Directions: In the entries below, find the line containing "State the height", then copy it and every later line exactly, ending with the last line.

+ + + +

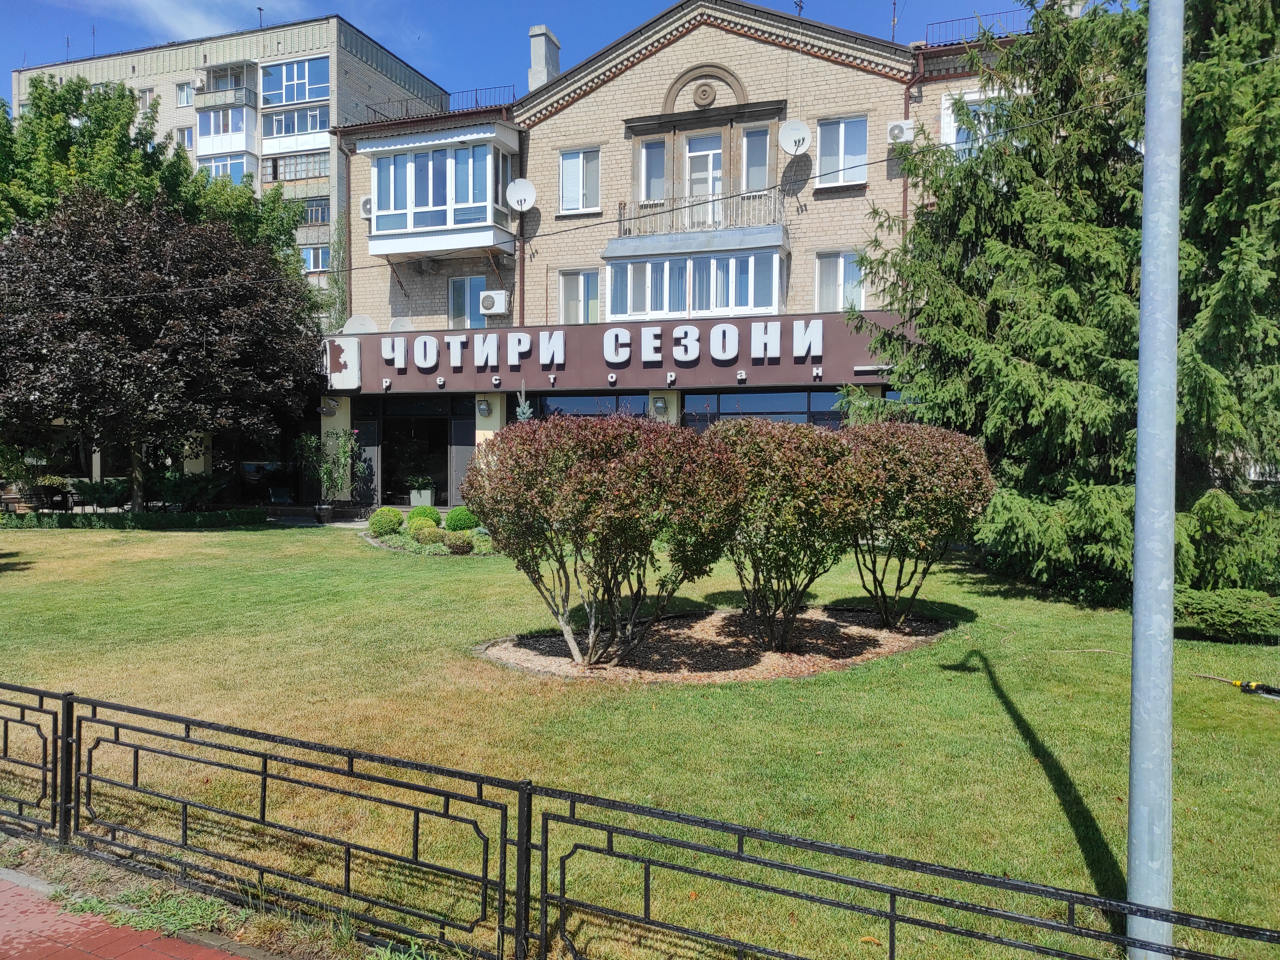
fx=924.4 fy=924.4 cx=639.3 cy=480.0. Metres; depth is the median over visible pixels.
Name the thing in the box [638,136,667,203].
window
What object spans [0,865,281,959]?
pavement
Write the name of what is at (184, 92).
window
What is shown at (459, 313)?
window
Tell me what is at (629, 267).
bay window
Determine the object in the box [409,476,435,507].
planter
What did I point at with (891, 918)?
metal fence
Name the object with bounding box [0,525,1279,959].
lawn
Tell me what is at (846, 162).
window
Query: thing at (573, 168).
window
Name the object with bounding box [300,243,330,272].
window
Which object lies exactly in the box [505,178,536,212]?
satellite dish
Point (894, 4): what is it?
antenna
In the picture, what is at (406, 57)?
sky
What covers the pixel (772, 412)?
shop window
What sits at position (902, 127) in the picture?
air conditioner
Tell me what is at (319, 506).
potted plant
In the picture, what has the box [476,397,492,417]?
wall lamp
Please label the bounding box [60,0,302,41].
cloud
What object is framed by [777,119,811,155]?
satellite dish
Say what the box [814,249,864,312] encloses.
window
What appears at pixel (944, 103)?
window
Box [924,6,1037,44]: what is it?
roof railing
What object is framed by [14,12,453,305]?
apartment building
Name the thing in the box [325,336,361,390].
sign
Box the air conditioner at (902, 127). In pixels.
[886,119,915,143]
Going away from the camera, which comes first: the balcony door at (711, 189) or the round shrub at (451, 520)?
the round shrub at (451, 520)
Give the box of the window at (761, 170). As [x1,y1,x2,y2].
[740,125,772,194]
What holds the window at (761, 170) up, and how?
in the brick building at (550, 130)
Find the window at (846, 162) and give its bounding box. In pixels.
[816,114,869,187]
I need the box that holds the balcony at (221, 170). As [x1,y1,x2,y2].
[199,152,256,185]
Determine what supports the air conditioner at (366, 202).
attached to the brick building at (550, 130)
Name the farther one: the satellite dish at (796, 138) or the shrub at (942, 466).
the satellite dish at (796, 138)
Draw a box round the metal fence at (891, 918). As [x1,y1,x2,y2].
[1,677,1279,959]
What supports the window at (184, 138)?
in the apartment building at (131, 71)
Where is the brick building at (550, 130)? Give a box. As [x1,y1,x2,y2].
[316,1,1041,513]
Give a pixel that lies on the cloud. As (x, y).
(189, 17)
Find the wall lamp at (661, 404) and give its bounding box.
[650,394,669,415]
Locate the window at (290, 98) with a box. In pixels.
[259,56,328,104]
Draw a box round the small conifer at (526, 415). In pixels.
[514,381,534,421]
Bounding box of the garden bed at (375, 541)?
[359,523,499,557]
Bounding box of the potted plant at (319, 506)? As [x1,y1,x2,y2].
[296,427,361,519]
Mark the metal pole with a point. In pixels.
(1170, 531)
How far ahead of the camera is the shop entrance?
23.01 m
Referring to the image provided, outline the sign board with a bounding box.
[326,309,913,393]
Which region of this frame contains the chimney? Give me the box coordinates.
[528,25,560,90]
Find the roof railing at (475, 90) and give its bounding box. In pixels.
[365,85,515,120]
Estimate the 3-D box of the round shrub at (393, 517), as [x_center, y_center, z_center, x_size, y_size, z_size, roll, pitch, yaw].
[-4.863,0.801,17.710,0.699,0.594,0.683,1,2,23]
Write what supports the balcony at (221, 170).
in the apartment building at (131, 71)
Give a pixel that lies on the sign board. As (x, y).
(804, 359)
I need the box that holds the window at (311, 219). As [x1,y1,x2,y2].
[300,196,330,226]
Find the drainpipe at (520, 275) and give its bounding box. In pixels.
[516,114,525,317]
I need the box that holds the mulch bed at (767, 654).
[477,604,952,682]
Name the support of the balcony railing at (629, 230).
attached to the brick building at (550, 130)
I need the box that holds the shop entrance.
[363,395,463,509]
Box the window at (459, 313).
[447,275,489,327]
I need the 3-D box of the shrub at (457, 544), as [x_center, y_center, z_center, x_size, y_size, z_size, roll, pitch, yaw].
[-2.990,1.045,15.233,0.563,0.425,0.550,1,2,23]
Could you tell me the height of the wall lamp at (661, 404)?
0.418 m
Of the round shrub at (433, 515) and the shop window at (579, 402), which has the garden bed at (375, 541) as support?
the round shrub at (433, 515)
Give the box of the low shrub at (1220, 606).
[1175,587,1279,642]
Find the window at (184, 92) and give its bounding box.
[175,81,194,106]
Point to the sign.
(353, 353)
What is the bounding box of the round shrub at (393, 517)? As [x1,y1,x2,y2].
[367,506,402,535]
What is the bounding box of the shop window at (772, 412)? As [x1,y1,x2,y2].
[681,388,854,431]
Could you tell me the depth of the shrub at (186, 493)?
22.17 m
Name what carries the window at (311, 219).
in the apartment building at (131, 71)
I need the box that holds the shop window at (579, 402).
[517,390,652,420]
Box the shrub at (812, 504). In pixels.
[705,418,865,652]
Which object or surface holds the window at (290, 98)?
in the apartment building at (131, 71)
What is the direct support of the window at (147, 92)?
in the apartment building at (131, 71)
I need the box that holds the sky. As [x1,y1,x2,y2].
[0,0,1124,106]
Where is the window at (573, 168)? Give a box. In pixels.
[559,145,601,213]
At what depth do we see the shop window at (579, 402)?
20.05 m
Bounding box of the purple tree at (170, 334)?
[0,190,321,510]
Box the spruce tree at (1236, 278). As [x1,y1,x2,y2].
[840,0,1279,605]
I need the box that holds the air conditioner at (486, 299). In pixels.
[478,289,509,316]
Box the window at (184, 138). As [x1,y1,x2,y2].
[174,127,194,148]
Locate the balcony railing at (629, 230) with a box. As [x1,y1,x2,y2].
[611,185,785,238]
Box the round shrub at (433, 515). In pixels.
[405,504,441,527]
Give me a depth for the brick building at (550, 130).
21.45 m
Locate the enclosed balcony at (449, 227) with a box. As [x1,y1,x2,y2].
[360,122,521,259]
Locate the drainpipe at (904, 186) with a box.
[900,51,920,228]
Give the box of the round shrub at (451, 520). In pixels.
[445,505,479,531]
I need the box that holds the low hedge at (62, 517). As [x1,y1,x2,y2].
[0,507,267,529]
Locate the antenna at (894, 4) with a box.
[889,0,899,40]
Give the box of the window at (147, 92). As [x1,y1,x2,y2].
[136,87,154,111]
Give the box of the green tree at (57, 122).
[0,69,319,298]
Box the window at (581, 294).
[557,268,600,324]
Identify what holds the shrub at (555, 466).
on the mulch bed at (767, 654)
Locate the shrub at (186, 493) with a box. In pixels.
[150,468,227,509]
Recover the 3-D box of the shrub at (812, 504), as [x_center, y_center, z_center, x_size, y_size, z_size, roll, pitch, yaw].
[1.293,0.514,8.873,1.958,2.192,1.928,1,2,23]
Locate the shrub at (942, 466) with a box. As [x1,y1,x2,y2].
[836,418,993,628]
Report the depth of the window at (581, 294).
21.22 m
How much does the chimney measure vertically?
2.150 m
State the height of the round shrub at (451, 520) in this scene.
0.625 m
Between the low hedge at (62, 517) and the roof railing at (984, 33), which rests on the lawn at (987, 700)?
the low hedge at (62, 517)
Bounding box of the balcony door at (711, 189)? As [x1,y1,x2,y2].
[685,132,722,222]
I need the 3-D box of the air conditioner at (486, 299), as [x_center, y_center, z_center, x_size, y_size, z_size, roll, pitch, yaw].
[-3.349,-4.076,21.293,0.795,0.596,0.509,1,2,23]
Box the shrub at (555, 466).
[469,411,745,668]
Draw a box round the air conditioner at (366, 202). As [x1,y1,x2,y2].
[359,194,372,217]
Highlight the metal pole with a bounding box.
[1126,0,1181,959]
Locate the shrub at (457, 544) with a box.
[442,530,473,553]
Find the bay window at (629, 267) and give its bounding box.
[600,221,787,320]
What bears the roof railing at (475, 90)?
on the brick building at (550, 130)
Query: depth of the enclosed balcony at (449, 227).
22.30 m
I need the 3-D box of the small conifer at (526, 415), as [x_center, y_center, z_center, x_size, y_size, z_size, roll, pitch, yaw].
[-2.048,-0.447,16.249,0.789,2.561,0.812,0,2,-12]
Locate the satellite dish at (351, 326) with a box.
[341,314,378,334]
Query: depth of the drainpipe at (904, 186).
18.69 m
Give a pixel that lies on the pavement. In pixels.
(165, 945)
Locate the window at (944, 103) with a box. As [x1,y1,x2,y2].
[939,89,1002,154]
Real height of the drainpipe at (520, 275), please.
7.385 m
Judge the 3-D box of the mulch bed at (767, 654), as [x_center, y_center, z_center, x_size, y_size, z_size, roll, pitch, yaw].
[0.790,1.542,9.079,4.312,0.107,3.667,1,2,23]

+ + + +

Exercise answer:
State the height of the round shrub at (451, 520) in this scene.
0.625 m
Between the low hedge at (62, 517) and the roof railing at (984, 33), which rests on the lawn at (987, 700)?
the low hedge at (62, 517)
Bounding box of the balcony door at (711, 189)? As [x1,y1,x2,y2].
[685,132,722,222]
I need the 3-D box of the air conditioner at (486, 299), as [x_center, y_center, z_center, x_size, y_size, z_size, roll, pitch, yaw].
[-3.349,-4.076,21.293,0.795,0.596,0.509,1,2,23]
Box the shrub at (555, 466).
[469,411,745,668]
Draw a box round the air conditioner at (366, 202). As [x1,y1,x2,y2].
[359,194,372,217]
Highlight the metal pole with a bounding box.
[1126,0,1181,959]
Locate the shrub at (457, 544) with a box.
[442,530,473,553]
Find the bay window at (629, 267) and give its bounding box.
[600,221,787,320]
What bears the roof railing at (475, 90)?
on the brick building at (550, 130)
Query: depth of the enclosed balcony at (449, 227).
22.30 m
I need the 3-D box of the small conifer at (526, 415), as [x_center, y_center, z_center, x_size, y_size, z_size, roll, pitch, yaw].
[-2.048,-0.447,16.249,0.789,2.561,0.812,0,2,-12]
Locate the satellite dish at (351, 326) with a box.
[341,314,378,334]
Query: depth of the drainpipe at (904, 186).
18.69 m
Give a pixel that lies on the pavement. In pixels.
(165, 945)
Locate the window at (944, 103) with a box. As [x1,y1,x2,y2].
[939,89,1002,154]
Real height of the drainpipe at (520, 275), please.
7.385 m
Judge the 3-D box of the mulch bed at (767, 654), as [x_center, y_center, z_center, x_size, y_size, z_size, roll, pitch, yaw].
[0.790,1.542,9.079,4.312,0.107,3.667,1,2,23]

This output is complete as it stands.